Denise Pirrotti Hummel is the CEO and chief strategist for Universal Consensus LLC, a cross-cultural management consulting firm in San Diego, serving Fortune 100 companies, government, military operations, and global organizations worldwide. The company focuses on leveraging knowledge of cultural differences to develop and implement strategies designed to drive revenue and reduce cost and risk when doing business globally. The model developed by Ms. Hummel, The Business Model of Intercultural Analysis [BMIA] has been acknowledged by the U.S. State Department, and the U.S. Department of Commerce. Recent partnerships with Aon Hewitt’s International M&A division and Deloitte’s Global HR division have augmented the company’s ability to serve clients in every function and country of the globe.
Name: Denise Pirrotti Hummel.
Company: Universal Consensus LLC.
Titles: CEO and chief strategist.
No. of employees: Eight in San Diego and forty-five worldwide.
Year founded: 2009.
Education: Bachelor’s in psychology from Barnard College, Columbia University, 1983; Doctor of Jurisprudence, American University, 1987.
Birthplace: New York City.
Current residence: Carlsbad.
Family: Two children: Matthew Josef Hummel and Alexander Paul Hummel.
Essential business philosophy: “Never, never, never give up” is something that everyone heard from me, from my staff to my children to my clients. When you know you have a value proposition that is essential, albeit ahead of its time, you must find a way for your target market to “hear” you even if you’re telling them something they don’t want to hear. Once they finally do, and allow you to be part of their success, seek to achieve the highest possible results with 100 percent ethics, exceed all their expectations, and your invitation to the party will be extended beyond one night.

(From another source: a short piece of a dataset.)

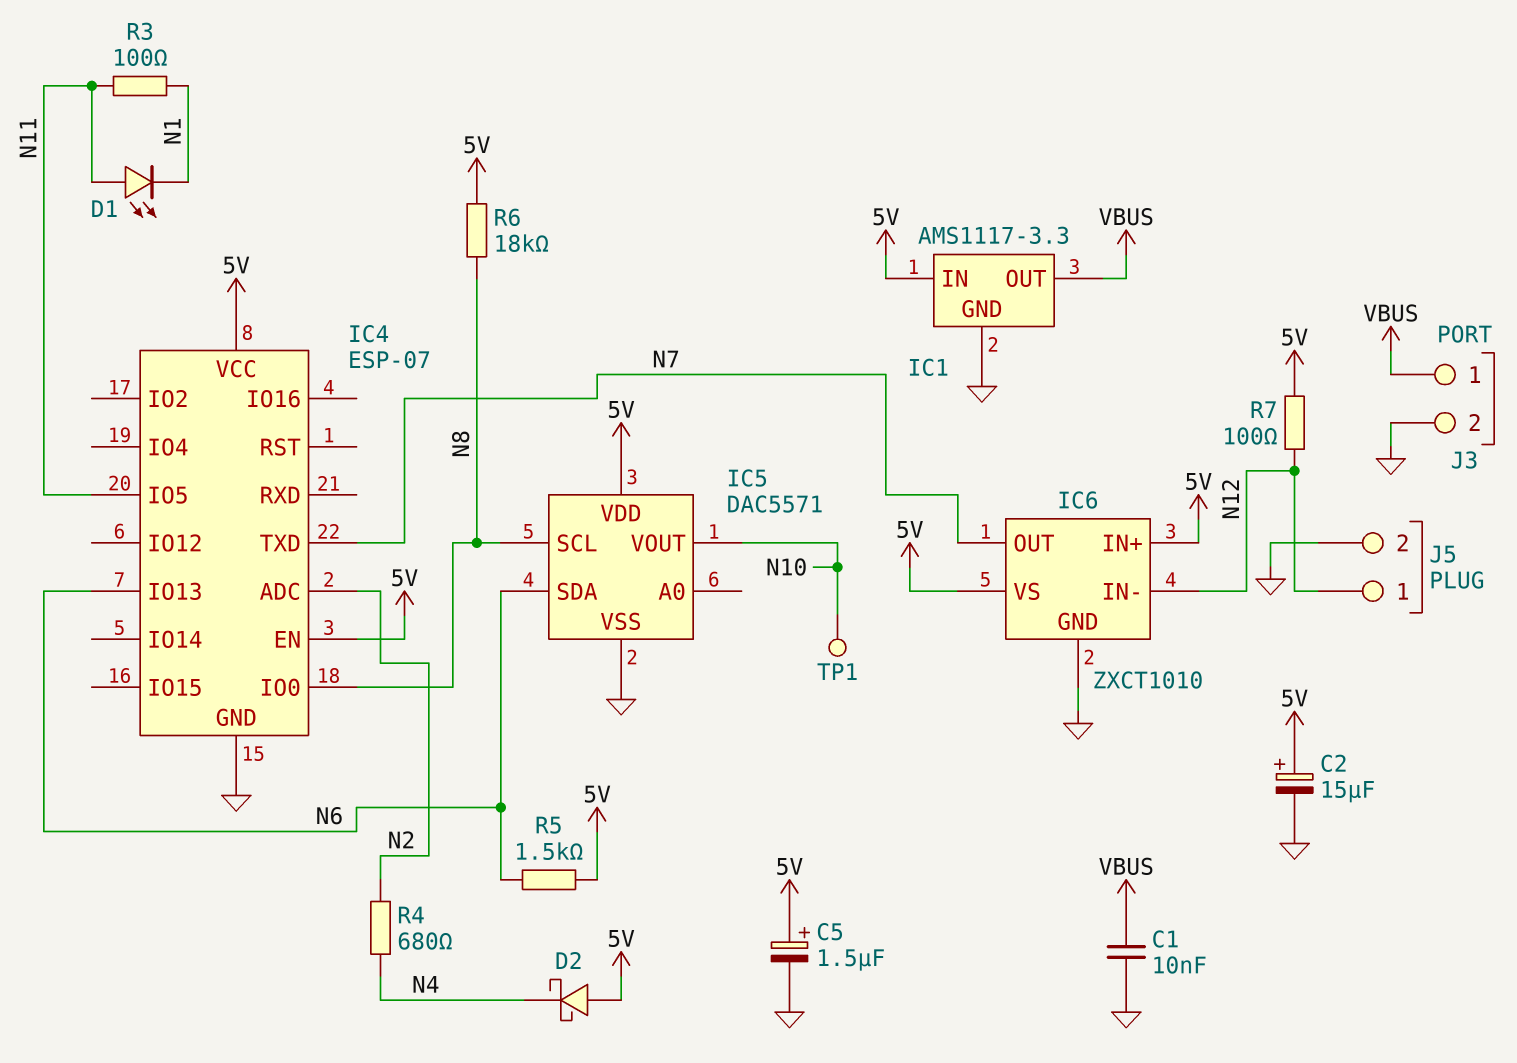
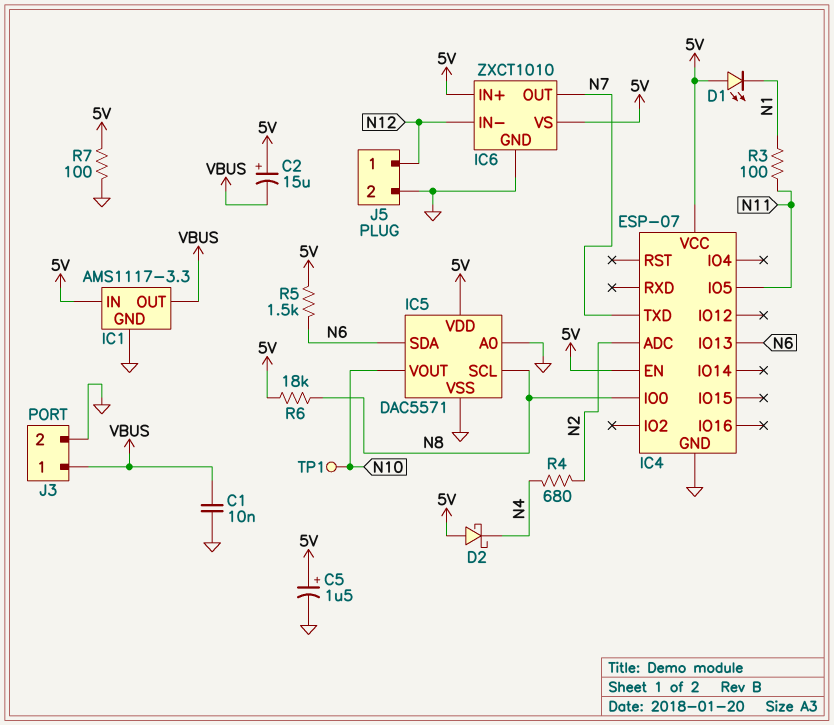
C2: 15uF (plus 5V, minus GND) -> 15uF (plus 5V, minus VBUS)
D1: LED (A N11, K N1) -> LED (A 5V, K N1)
IC5 pin A0: none -> GND
R7: 100 (5V, N12) -> 100 (5V, GND)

Best way to keep a competitive edge: Understand that a global economy is here to stay, but don’t rest on stale information about what the actual opportunity is in your foreign target markets. The global economy is evolving. Emerging markets that once had utility because they fostered inexpensive manufacturing are now some of the biggest importers of luxury goods. Geographical markets that once were noted for innovation, are struggling with barriers to entry, corruption, and political suffocation that have led to mass talent exodus. Keep on top of the trends, or ahead of them, by using professional instinct and sound data to guide your strategic focus.
Guiding principles: There is no substitute for honesty and hard work. There’s also no such thing as luck — luck is simply the nexus of opportunity meeting intense preparation.
Yardsticks of success: How close is your current state (professionally or organizationally) to the desired state you have strategically set? How often do your initiatives result in the business results you planned for? How savvy are you at taking the “so what?” out of your strategies so that everything you do is geared toward driving revenue or reducing cost and risk?
Goals yet to be achieved: To create repeatable processes, operational efficiency, and professional excellence based on learning from every misstep we make, as well as every success, and using that information to turn challenges into growth opportunities every second of every day.
Best business decision: Turning an idea for a book (which would have been a one-off in the public domain) into a business model with proprietary I.P. that only our clients can benefit from and that will sustain us as a company for the coming decades.
Worst business decision: Waiting too many years to turn a dream into reality — that I could leverage knowledge of cultural differences into a process that would optimize the bottom line of all global organizations.
Mentor: Garry Ridge, CEO of WD-40 Co., one of our first clients, who taught me that generosity would always come back to me if I gave freely and without reservation.
Word that describes you: Intense.
What you like best about your job: When I was an attorney, I always felt I was part of the problem, rather than part of the solution. I like being part of the solution. I like the fact that every single day a new challenge presents itself and I can be intellectually stimulated from dawn to dusk. I like the fact that my staff looks like the United Nations when we’re together. I like that my clients respect me as much as I respect them.
What you like least about your job: Jet lag and time zones. Shouldn’t we be able to teleport by now?
Pet peeves: Flight delays, incompetence, intolerance, and arrogance.
Most important lesson learned: That the best results are achieved by freeing others (whether they are staff or clients) to use their unique talents to move their organizations forward in a positive direction.
Person most interested in meeting: Geert Hofstede, the Dutch anthropologist whose work in the 1970s and ’80s was groundbreaking in its ability to speak to cultural attributes that can impact business objectives.
Three greatest passions: My work, my children, meeting others who have significantly diverse life experience from mine.
First choice for a new career: Absolutely nothing different from what I do now. It’s so fulfilling, it’s a sin to call it work.
Favorite quote: “Other cultures are not failed attempts at being you; they are unique manifestations of the human spirit,” — Wade Davis.
Most influential book: “Flawless Consulting,” by Peter Block.
Favorite restaurant: Bella Napoli, Varese, Italy.
Favorite place for business meetings: The Lodge at Torrey Pines.
Favorite vacation spot: Lombardia, Tuscana, and Umbria, Italy.
Favorite way to spend time: Connecting with friends and family, travelling for pleasure, drinking fine wine, swinging in a hammock with a clear mind (perhaps not all simultaneously).